Selected passage:
------------------------------

‘Black Bloc’ battles globalization with antics

A group of out-of-town radicals performed ventriloquism with Yale President Richard Levin’s image on the streets of New Haven Saturday afternoon.

Their newest tool in the battle against global capitalism is a small television box that allows any Yalie or New Haven resident to sit comfortably while his own lips are superimposed upon the frozen, narrow-eyed images of Levin and U.S. President George W. Bush.

“The president will now be able to say those things he’s not putting in enough effort to say himself,” explained Bradley Pits, a graduate student in engineering at the Massachusetts Institute of Technology.

“Las Agencias” fiddled with their latest subversive gizmo as they waited for Yalies to pass by their parked minivan with a parodic “Blocbastard” emblem streaked over the back windows.

The traveling pranksters are part of the Black Bloc, an amorphous anti-globalization movement that staged violent protests at the World Trade Organization summit in Genoa, Italy, last summer.

Pits developed the “Levin-Cam” and the portable video display mounted on a shopping cart that will allow Yalies to witness acts of presidential ventriloquism.

------------------------------

Entries provided:
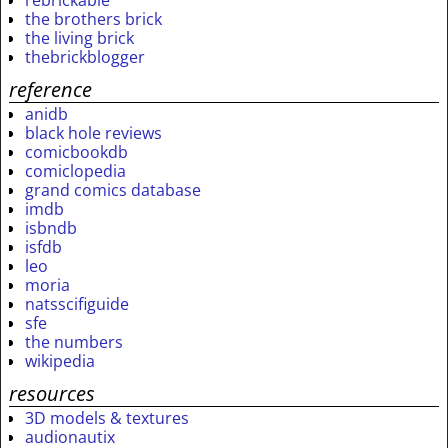
rebrickable
the brothers brick
the living brick
thebrickblogger
reference
anidb
black hole reviews
comicbookdb
comiclopedia
grand comics database
imdb
isbndb
isfdb
leo
moria
natsscifiguide
sfe
the numbers
wikipedia
resources
3D models & textures
audionautix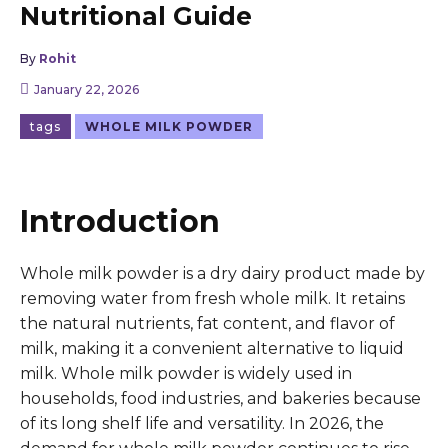
Nutritional Guide
By
Rohit
January 22, 2026
tags
WHOLE MILK POWDER
Introduction
Whole milk powder is a dry dairy product made by
removing water from fresh whole milk. It retains
the natural nutrients, fat content, and flavor of
milk, making it a convenient alternative to liquid
milk. Whole milk powder is widely used in
households, food industries, and bakeries because
of its long shelf life and versatility. In 2026, the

------------------------------

Tasks:
**a.** In the article about the Black Bloc pranksters in New Haven, who developed the "Levin-Cam"?
**b.** Continue the article about the Black Bloc pranksters in New Haven, starting after its final sentence.
Nothing in the listing is needed.

Answers by item:
**a.** Bradley Pits, a graduate student in engineering at the Massachusetts Institute of Technology.

**b.**
“We had people having the president confess to being a black woman with a piercing or promising to make Yale a half artistic community, half agrarian society,” said an Israeli member of Las Agencias who wore a wetsuit to the taping and goes by the pseudonym Donny Smith.

Although they thought it appropriate to protest against Levin, the activists weren’t sure exactly why.

“[Levin's image] seemed to be something people had a lot of issues with,” Smith said. “[Levin] had a meeting with [the Yale Corporation] while we were here, and there didn’t seem to be a lot of transparency or accountability surrounding it.”

Smith further explained that he resented many of Yale’s policies, including “the corporatization of the radio station, the co-opting power and self-interest of the secret societies, and the fact that you need magnetic cards to get into anywhere.”

But though their ideas were products of a real savvy for both engineering and street entertainment, the videotapes upon which Las Agencias recorded were rented from Blockbuster on Chapel Street.

Las Agencias planned to record their messages over the previews at the beginning of Blockbuster tapes, as a prelude to actions against the former Italian Prime Minister Silvio Berlusconi, who owns the Italian arm of Blockbuster.

“If you’re being really passive, if you’re practicing nonviolence, then that’s not direct action,” Smith said, revealing a black face mask he keeps beneath the wetsuit at all times.

Once he pulled up the mask, only Smith’s moving lips were visible, creating a effect like on the video screen. Then Smith adjusted the mask, called a Black Block, over his face and neck until he could see.

The mask has become the trademark look of “anarchist tactic using anti-globalization technique,” Smith explained from under the cloth.

Members of the group said they have encountered violence from authorities during demonstrations.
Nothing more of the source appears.